As the year draws to a close, many people examine their financial situation. At times, the goal is to take last-minute actions that can lower your tax liability. If you have some losing investments, selling those stocks could help you reduce what you owe. With the tax-loss harvesting strategy, you can reduce what you pay in capital gains taxes. Here’s a look at how it works.
How Tax-Loss Harvesting Gives You a Tax Break
With tax-loss harvesting, you sell losing stocks to reduce the tax impact your gains. This allows you to reduce the amount you owe in capital gains taxes. The loss offsets some or all of your gains, lowering your tax liability.
If you don’t have any investment gains, you can still use the approach to lower your taxes. The losses can offset taxes owed on regular income, as well. However, the amount you can offset is limited to $3,000 annually on a tax return ($1,500 for spouses who are using the married filing separately status).
Not all investments can be used for tax-loss harvesting, though. The stocks have to be in a taxable account, like a regular brokerage account. Investments in tax-sheltered accounts like IRAs, 401(k)s, 403(b)s, and 529 college savings plans can’t be used for this strategy.
Additionally, you can only use tax-loss harvesting to lower your tax bill if you complete the sale before the end of the tax year. There isn’t a grace period like you receive for activities like funding an IRA, where you have until April 2020 for the 2019 tax year. For 2019’s taxes, that means you have to finish your tax-loss harvesting by December 31, 2019.
IRS Rules for Tax-Loss Harvesting
It’s important to understand that you won’t find the phrase “tax-loss harvesting” in any Internal Revenue Service (IRS) publication. The term describes a strategy, that’s all.
However, that doesn’t mean there aren’t rules that govern the associated activity. First, you have to deal with wash sales rules. These state that if you sell and then invest in the same stock or fund or something “substantially similar” to what you sold within 30 days of selling, your loss is disallowed. That means your tax break would effectively be reversed by the IRS, likely leaving you owing more in taxes. If you aren’t sure whether that scenario will apply to you, then it’s wise to consult with a tax professional to make sure you avoid the situation.
Additionally, you have to be careful when calculating your losses. Unless you purchased all of the losing stock at the exact same time, you probably paid different prices for it over time. You’ll need to carefully examine your records to make sure your cost basis calculations are accurate.

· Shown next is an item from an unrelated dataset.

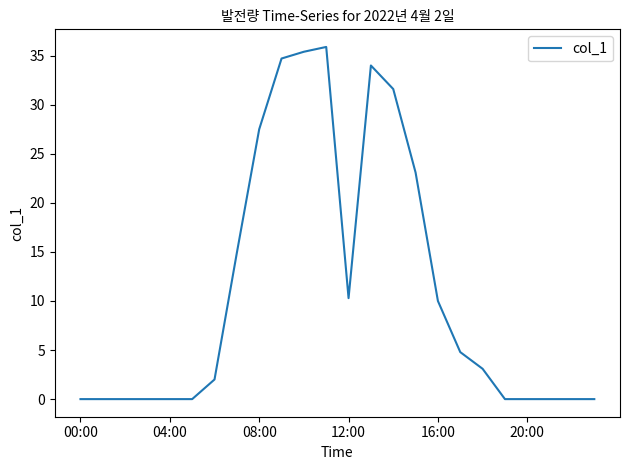

What is the maximum value shown in the chart?

35.9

Further, the IRS requires that any offsets by loses be applied to the same type of gains. For example, if you sell a long-term investment, you have to apply that loss to your long-term gains first. Unless the amount exceeds your long-term gains, you can’t apply any to your short-term gains. Since short-term gains are taxed at higher rates, this can be frustrating. But, even if that’s the case, you have to follow the IRS rules.
You Might Want to Wait
While the idea of selling losing stock for a tax break might be enticing, the strategy only really pays off if you aren’t in a low tax bracket. While it may technically still work, you might experience more savings if you wait until you’re in a higher bracket.
Additionally, you don’t want to sell losing stock just for the tax break. Often, investing in stock is a long-term game. You’re aiming for growth over years or even decades. Unless there is something wrong with the investment and its long-term potential is effectively gone, or it no longer aligns with your investment strategy, you might want to consider holding on to see if it rebounds.
Finally, if you notice that a stock has turned into a loser during November and December, but was doing okay before, you might want to wait. Since many investors use tax-loss harvesting strategies at the end of the year, there could be an increase in the number of sales. This pushes the value of the stock down, but the effect may be temporary. Once tax-loss season ends, it could go back up fairly quickly in the new year.
Should You Sell Losing Stocks to Pay Less in Taxes?
Ultimately, deciding whether you want to sell your losing stocks is a personal decision. However, if you’re in a higher tax bracket, have a significant amount in capital gains, and have some losing investments that aren’t likely to recover or don’t fit in with your investment strategy any longer, it could be worth exploring. If you aren’t sure whether it’s wise, speak with a financial advisor or tax specialist. They can help you understand your options and choose a path that’s right for you.